The name of the dataset being evaluated

group_namestr

The name of the experiment group

Returns:
Dict[str, Any]

The results of the evaluation containing calculated measures

Notes

This method provides the standard workflow for dataset evaluation: 1. Calculate measures using _calculate_measures 2. Generate metadata for the results 3. Save results to JSON file 4. Log the results 5. Return the calculated measures

The method delegates the actual measure calculation to the _calculate_measures method, which must be implemented by subclasses.

class DatasetPlotEvaluator(method_name: str, description: str, plot_settings)[source]#

Bases: BaseEvaluator

Template for evaluators that plot datasets.

Abstract base class for evaluators that create plots and visualizations from datasets. Provides a standardized workflow for dataset plotting including plot data generation, plot creation, metadata handling, and result saving.

Parameters:
method_namestr

The name of the evaluator

descriptionstr

The description of the evaluator output

plot_settingsPlotSettings

The plot settings containing theme and color configuration

Attributes:
method_namestr

The name of the evaluator

descriptionstr

The description of the evaluator output

themeAny

The plot theme for styling plots

primary_colorstr

Primary color for plots (from plot settings)

secondary_colorstr

Secondary color for plots (from plot settings)

accent_colorstr

Accent color for plots (from plot settings)

servicesServiceBundle or None

The global services bundle (inherited from BaseEvaluator)

metric_configMetricManager or None

The metric configuration manager (inherited from BaseEvaluator)

Notes

This abstract base class provides a template for implementing dataset-level plotting methods. Subclasses must implement the _generate_plot_data and _create_plot methods to define the specific plotting logic.

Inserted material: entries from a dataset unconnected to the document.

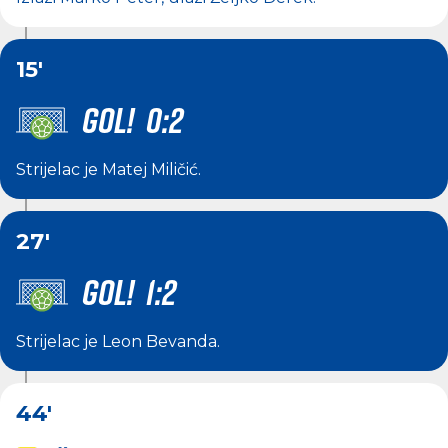
15'
GOL! 0:2
Strijelac je
Matej Miličić
.
27'
GOL! 1:2
Strijelac je
Leon Bevanda
.
44'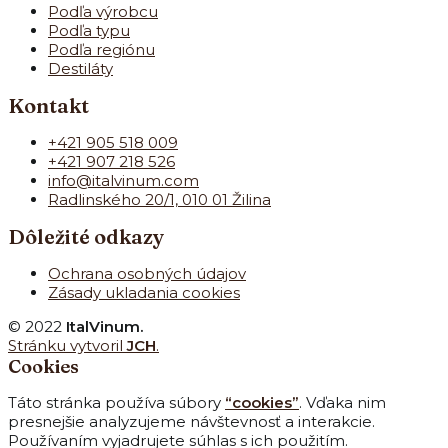
Podľa výrobcu
Podľa typu
Podľa regiónu
Destiláty
Kontakt
+421 905 518 009
+421 907 218 526
info@italvinum.com
Radlinského 20/1, 010 01 Žilina
Dôležité odkazy
Ochrana osobných údajov
Zásady ukladania cookies
© 2022
ItalVinum.
Stránku vytvoril
JCH
.
Cookies
Táto stránka používa súbory
“
cookies
”
. Vďaka nim
presnejšie analyzujeme návštevnosť a interakcie.
Používaním vyjadrujete súhlas s ich použitím.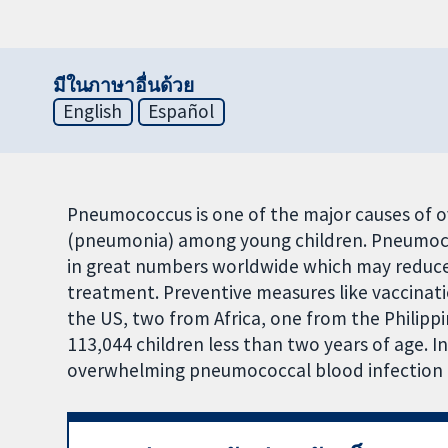
มีในภาษาอื่นด้วย
English
Español
Pneumococcus is one of the major causes of o
(pneumonia) among young children. Pneumococ
in great numbers worldwide which may reduce
treatment. Preventive measures like vaccinati
the US, two from Africa, one from the Philipp
113,044 children less than two years of age. I
overwhelming pneumococcal blood infection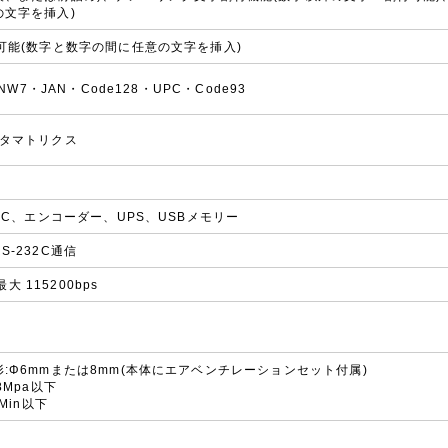
の文字を挿入)
可能(数字と数字の間に任意の文字を挿入)
・NW7・JAN・Code128・UPC・Code93
ータマトリクス
32C、エンコーダー、UPS、USBメモリー
-232C通信
最大 115200bps
:Φ6mmまたは8mm(本体にエアベンチレーションセット付属)
8Mpa以下
Min以下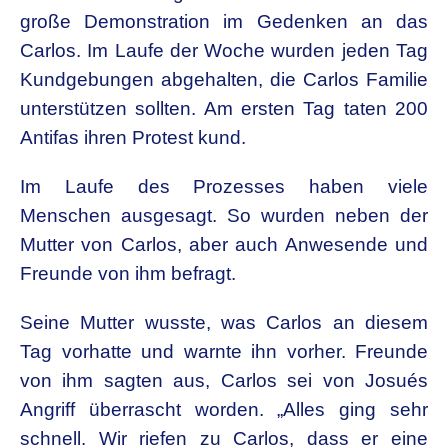
große Demonstration im Gedenken an das
Carlos. Im Laufe der Woche wurden jeden Tag
Kundgebungen abgehalten, die Carlos Familie
unterstützen sollten. Am ersten Tag taten 200
Antifas ihren Protest kund.
Im Laufe des Prozesses haben viele
Menschen ausgesagt. So wurden neben der
Mutter von Carlos, aber auch Anwesende und
Freunde von ihm befragt.
Seine Mutter wusste, was Carlos an diesem
Tag vorhatte und warnte ihn vorher. Freunde
von ihm sagten aus, Carlos sei von Josués
Angriff überrascht worden. „Alles ging sehr
schnell. Wir riefen zu Carlos, dass er eine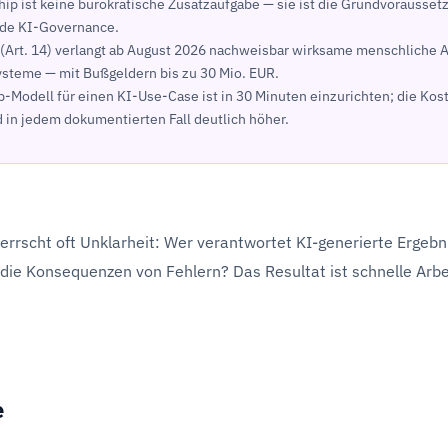
ip ist keine bürokratische Zusatzaufgabe — sie ist die Grundvoraussetz
nde KI-Governance.
 (Art. 14) verlangt ab August 2026 nachweisbar wirksame menschliche A
steme — mit Bußgeldern bis zu 30 Mio. EUR.
-Modell für einen KI-Use-Case ist in 30 Minuten einzurichten; die Kos
 in jedem dokumentierten Fall deutlich höher.
errscht oft Unklarheit: Wer verantwortet KI-generierte Ergebn
 die Konsequenzen von Fehlern? Das Resultat ist schnelle Arbe
e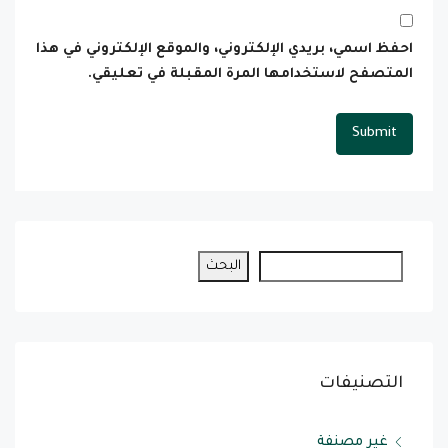
احفظ اسمي، بريدي الإلكتروني، والموقع الإلكتروني في هذا
المتصفح لاستخدامها المرة المقبلة في تعليقي.
البحث
التصنيفات
غير مصنفة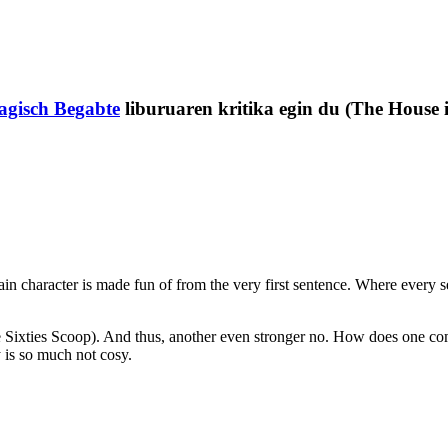
agisch Begabte
liburuaren kritika egin du (The House 
ain character is made fun of from the very first sentence. Where every 
e Sixties Scoop). And thus, another even stronger no. How does one come
y is so much not cosy.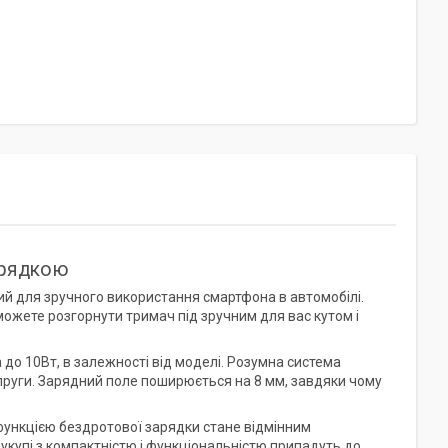
арядкою
й для зручного використання смартфона в автомобілі.
можете розгорнути тримач під зручним для вас кутом і
о 10Вт, в залежності від моделі. Розумна система
апруги. Зарядний поле поширюється на 8 мм, завдяки чому
функцією бездротової зарядки стане відмінним
н укупі з компактністю і функціональністю припадуть до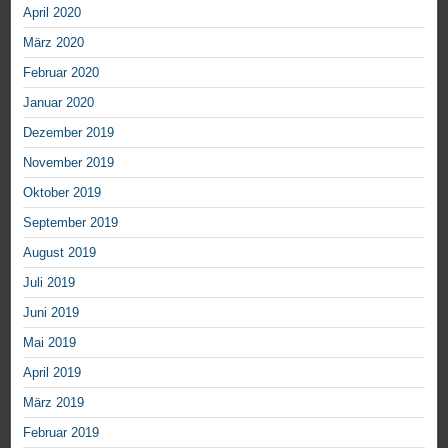
April 2020
März 2020
Februar 2020
Januar 2020
Dezember 2019
November 2019
Oktober 2019
September 2019
August 2019
Juli 2019
Juni 2019
Mai 2019
April 2019
März 2019
Februar 2019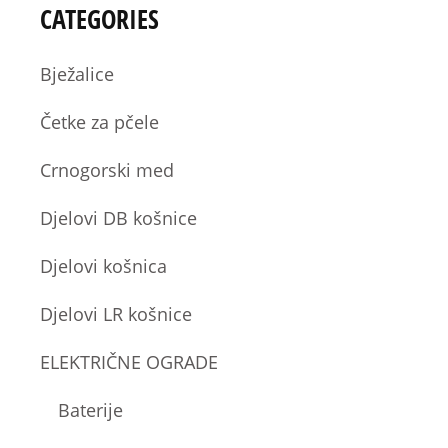
CATEGORIES
Bježalice
Četke za pčele
Crnogorski med
Djelovi DB košnice
Djelovi košnica
Djelovi LR košnice
ELEKTRIČNE OGRADE
Baterije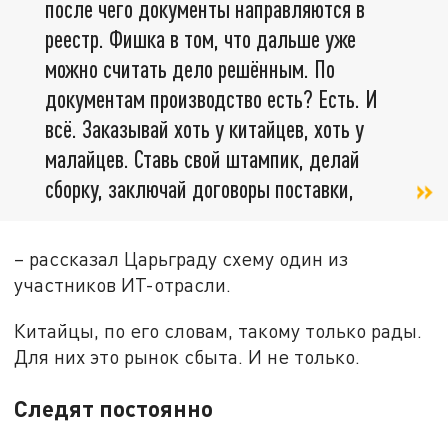
после чего документы направляются в
реестр. Фишка в том, что дальше уже
можно считать дело решённым. По
документам производство есть? Есть. И
всё. Заказывай хоть у китайцев, хоть у
малайцев. Ставь свой штампик, делай
сборку, заключай договоры поставки,
– рассказал Царьграду схему один из
участников ИТ-отрасли.
Китайцы, по его словам, такому только рады.
Для них это рынок сбыта. И не только.
Следят постоянно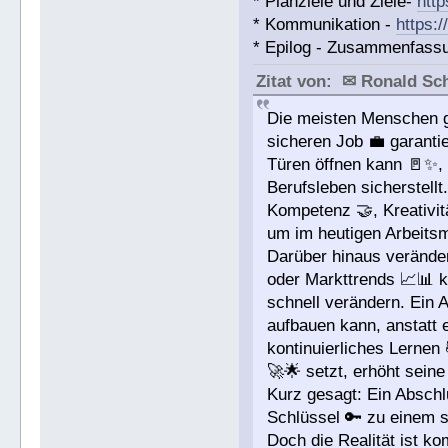
* Planziele und Ziele-
http
* Kommunikation -
https:
* Epilog - Zusammenfassung
Zitat von: ✉ Ronald S
Die meisten Menschen gl
sicheren Job 💼 garanti
Türen öffnen kann 🚪✨, a
Berufsleben sicherstellt
Kompetenz 🤝, Kreativit
um im heutigen Arbeits
Darüber hinaus veränder
oder Markttrends 📈📊 
schnell verändern. Ein 
aufbauen kann, anstatt e
kontinuierliches Lernen
🚀🌟 setzt, erhöht seine
Kurz gesagt: Ein Abschlu
Schlüssel 🔑 zu einem s
Doch die Realität ist ko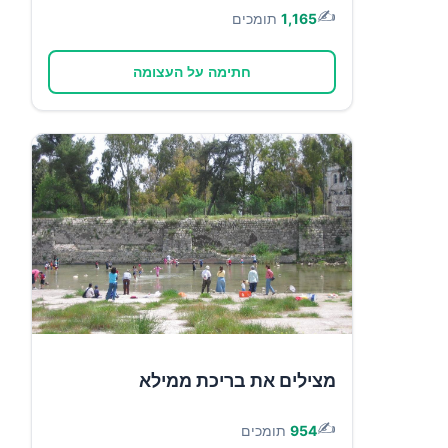
✍️
1,165
תומכים
חתימה על העצומה
מצילים את בריכת ממילא
✍️
954
תומכים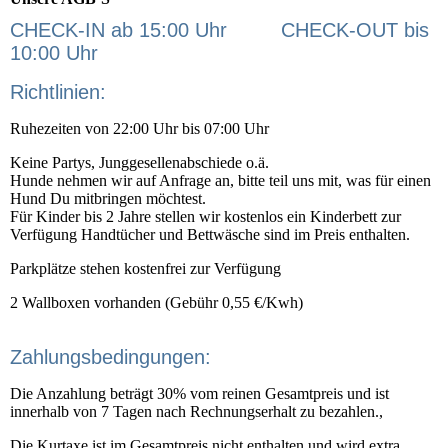
CHECK-IN ab 15:00 Uhr CHECK-OUT bis
10:00 Uhr
Richtlinien:
Ruhezeiten von 22:00 Uhr bis 07:00 Uhr
Keine Partys, Junggesellenabschiede o.ä.
Hunde nehmen wir auf Anfrage an, bitte teil uns mit, was für einen
Hund Du mitbringen möchtest.
Für Kinder bis 2 Jahre stellen wir kostenlos ein Kinderbett zur
Verfügung Handtücher und Bettwäsche sind im Preis enthalten.
Parkplätze stehen kostenfrei zur Verfügung
2 Wallboxen vorhanden (Gebühr 0,55 €/Kwh)
Zahlungsbedingungen:
Die Anzahlung beträgt 30% vom reinen Gesamtpreis und ist
innerhalb von 7 Tagen nach Rechnungserhalt zu bezahlen.,
Die Kurtaxe ist im Gesamtpreis nicht enthalten und wird extra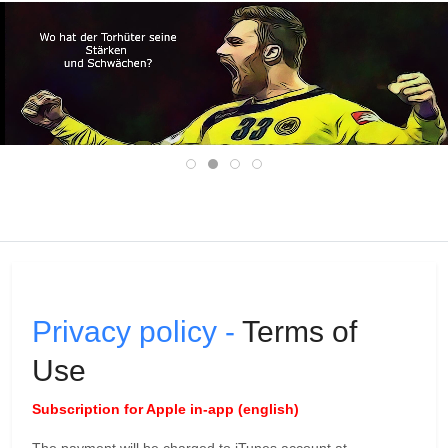
Mobile Menu Toggle
Privacy policy -
Terms of
Use
Subscription for Apple in-app (english)
The payment will be charged to iTunes account at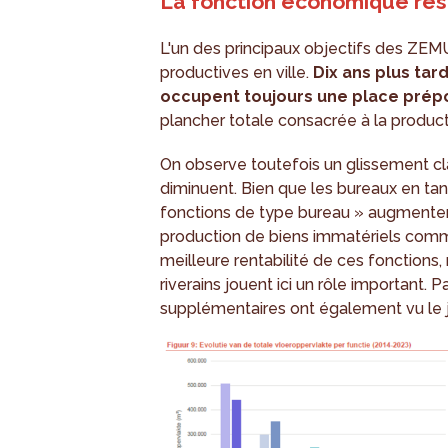
La fonction économique res
L'un des principaux objectifs des ZEMU
productives en ville.
Dix ans plus ta
occupent toujours une place pré
plancher totale consacrée à la produc
On observe toutefois un glissement cla
diminuent. Bien que les bureaux en tant
fonctions de type bureau » augmentent 
production de biens immatériels comme
meilleure rentabilité de ces fonctions,
riverains jouent ici un rôle important.
supplémentaires ont également vu le jo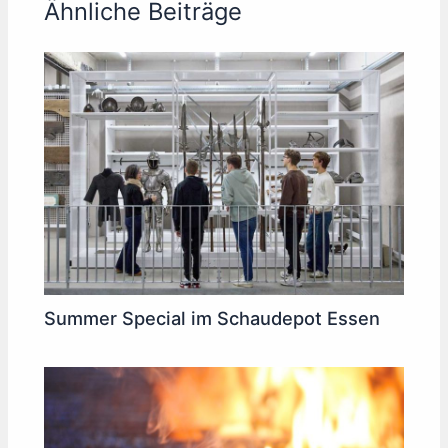
Ähnliche Beiträge
Summer Special im Schaudepot Essen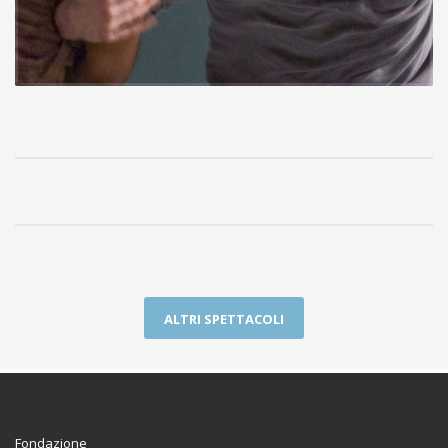
ALTRI SPETTACOLI
Fondazione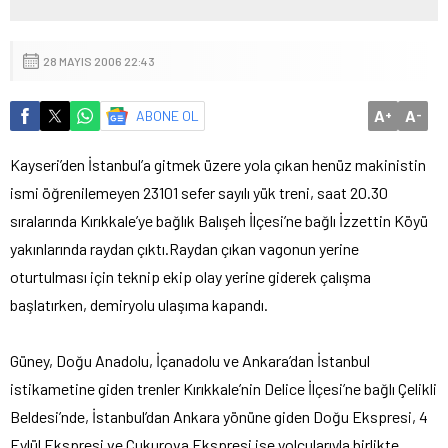
28 MAYIS 2006 22:43
A
A
ABONE OL
+
-
Kayseri’den İstanbul’a gitmek üzere yola çıkan henüz makinistin
ismi öğrenilemeyen 23101 sefer sayılı yük treni, saat 20.30
sıralarında Kırıkkale’ye bağlık Balışeh İlçesi’ne bağlı İzzettin Köyü
yakınlarında raydan çıktı.
Raydan çıkan vagonun yerine
oturtulması için teknip ekip olay yerine giderek çalışma
başlatırken, demiryolu ulaşıma kapandı.
Güney, Doğu Anadolu, İçanadolu ve Ankara’dan İstanbul
istikametine giden trenler Kırıkkale’nin Delice İlçesi’ne bağlı Çelikli
Beldesi’nde, İstanbul’dan Ankara yönüne giden Doğu Ekspresi, 4
Eylül Ekspresi ve Çukurova Ekspresi ise yolcularıyla birlikte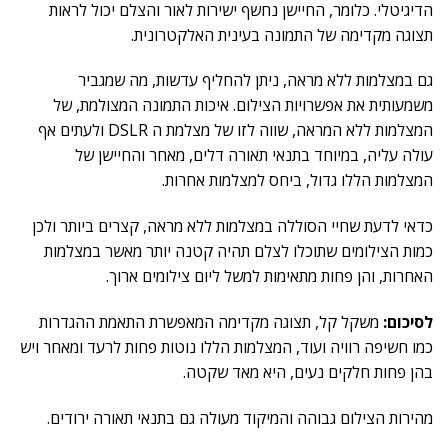
הדיגיטלי. כלומר, החיישן נחשף ישירות לאור והצלם יכול לראות
תצוגה מקדימה של התמונה בעינית האלקטרונית.
גם במצלמות ללא מראה, ניתן להחליף עדשות, מה שמגביר
משמעותית את אפשרויות הצילום. איכות התמונה המצולמת, של
המצלמות ללא המראה, שווה לזו של מצלמת ה DSLR ולעתים אף
עולה עליה, במיוחד בתנאי תאורה דלים, מאחר והחיישן של
המצלמות הללו גדול, ביחס למצלמות אחרות.
כדאי לדעת שחיי הסוללה במצלמות ללא מראה, קצרים ביותר ולכן
כמות הצילומים שתוכלו לצלם תהיה קטנה יותר מאשר במצלמות
האחרות, והן פחות מתאימות למשל ליום צילומים ארוך.
לסיכום:
משקל קל, תצוגה מקדימה המאפשרת התאמת ההגדרות
כמו חשיפה רוויה ועוד, המצלמות הללו נוטות פחות לרעד ומאחר ויש
בהן פחות חלקים נעים, היא מאד שקטה.
מהירות הצילום גבוהה והמיקוד מעולה גם בתנאי תאורה ירודים.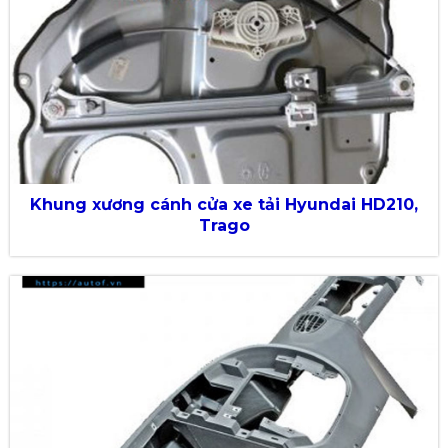
Khung xương cánh cửa xe tải Hyundai HD210,
Trago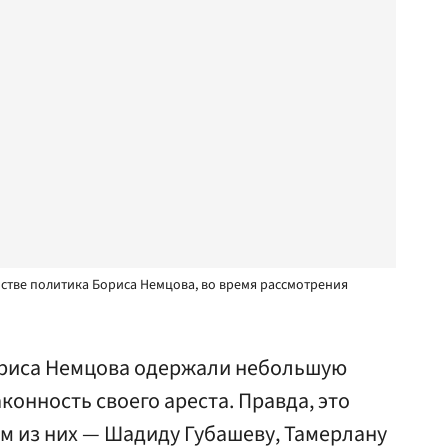
йстве политика Бориса Немцова, во время рассмотрения
ориса Немцова одержали небольшую
аконность своего ареста. Правда, это
м из них — Шадиду Губашеву, Тамерлану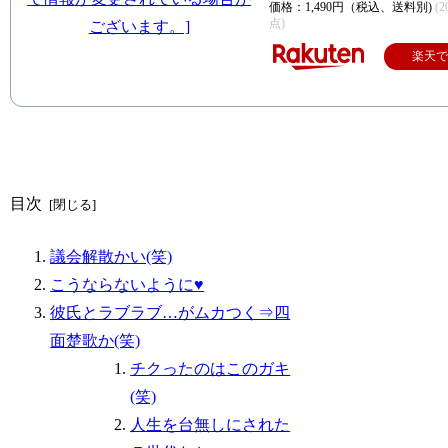
価格：1,490円（税込、送料別)
(2
点)
楽天
目次
議会解散かい(笑)
こうならないように♥
彼氏とラブラブ…がムカつく⇒四
面楚歌か(笑)
チクったのはこのガキ
(笑)
人生を台無しにされた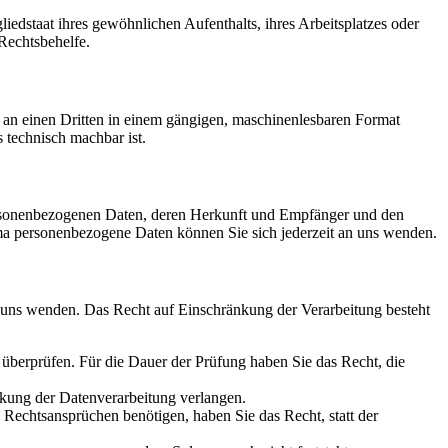
edstaat ihres gewöhnlichen Aufenthalts, ihres Arbeitsplatzes oder
Rechtsbehelfe.
er an einen Dritten in einem gängigen, maschinenlesbaren Format
s technisch machbar ist.
personenbezogenen Daten, deren Herkunft und Empfänger und den
a personenbezogene Daten können Sie sich jederzeit an uns wenden.
n uns wenden. Das Recht auf Einschränkung der Verarbeitung besteht
u überprüfen. Für die Dauer der Prüfung haben Sie das Recht, die
kung der Datenverarbeitung verlangen.
echtsansprüchen benötigen, haben Sie das Recht, statt der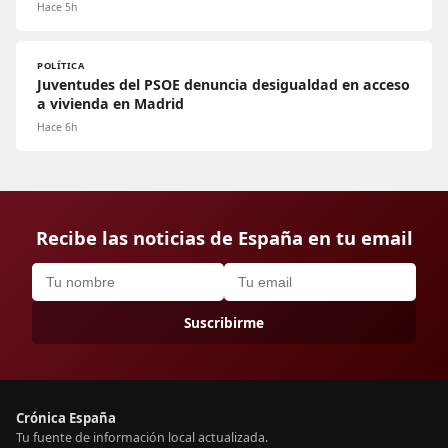
Hace 5h
POLÍTICA
Juventudes del PSOE denuncia desigualdad en acceso
a vivienda en Madrid
Hace 6h
Recibe las noticias de España en tu email
Suscribirme
Crónica España
Tu fuente de información local actualizada.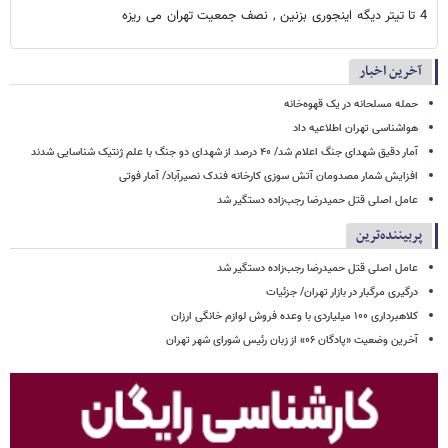
4 تا تیتر دیگه اینجوری بزنین , نصف جمعیت تهران می ریزه
آخرین اخبار
حمله مسلحانه در یک قهوه‌خانه
هواشناسی تهران اطلاعیه داد
آمار دقیق شهدای جنگ اعلام شد/ ۴۰ درصد از شهدای دو جنگ با علم ژنتیک شناسایی شدند
افزایش شمار مصدومان آتش سوزی کارخانه فندک نصیرآباد/ آمار فوتی
عامل اصلی قتل حمیدرضا رجب‌زاده دستگیر شد
پربیننده‌ترین
عامل اصلی قتل حمیدرضا رجب‌زاده دستگیر شد
درگیری مرگبار در بازار تهران/ جزئیات
کلاهبرداری ۱۰۰ میلیاردی با وعده فروش لوازم خانگی ارزان
آخرین وضعیت «پادگان ۰۶» از زبان رئیس شورای شهر تهران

The class handles the complete plotting workflow: 1. Generate plot data using _generate_plot_data method 2. Create the plot using _create_plot method 3. Generate metadata for the plot 4. Save the plot with metadata 5. Log the results

The constructor automatically configures matplotlib to use a non-interactive backend for thread safety and applies the provided plot settings.

Examples

Create a custom dataset plot evaluator:
>>> class CustomDatasetPlotEvaluator(DatasetPlotEvaluator):
...     def __init__(self, plot_settings):
...         super().__init__("custom", "Custom plot", plot_settings)
...     
...     def _generate_plot_data(self, train_data, test_data, **kwargs):
...         # Custom plot data generation logic
...         return plot_data
...     
...     def _create_plot(self, plot_data, **kwargs):
...         # Custom plot creation logic
...         return plot
plot(train_data: DataFrame | Series, test_data: DataFrame | Series, filename: str, dataset_name: str, group_name: str) None[source]#

Template for all plot methods to follow.

Executes the complete plotting workflow for dataset plots. This method orchestrates the plotting process by calling the abstract methods and handling plot processing.

Parameters:
train_datapd.DataFrame or pd.Series

The training data for plotting

test_datapd.DataFrame or pd.Series

The testing data for plotting

filenamestr

The name of the file to save the plot to (without extension)

dataset_namestr

The name of the dataset being plotted

group_namestr

The name of the experiment group

Returns:
None

Notes

This method provides the standard workflow for dataset plotting: 1. Generate plot data using _generate_plot_data 2. Create the plot using _create_plot 3. Generate metadata for the plot 4. Save the plot with metadata 5. Log the results

The method delegates the actual plot data generation and plot creation to the abstract methods, which must be implemented by subclasses.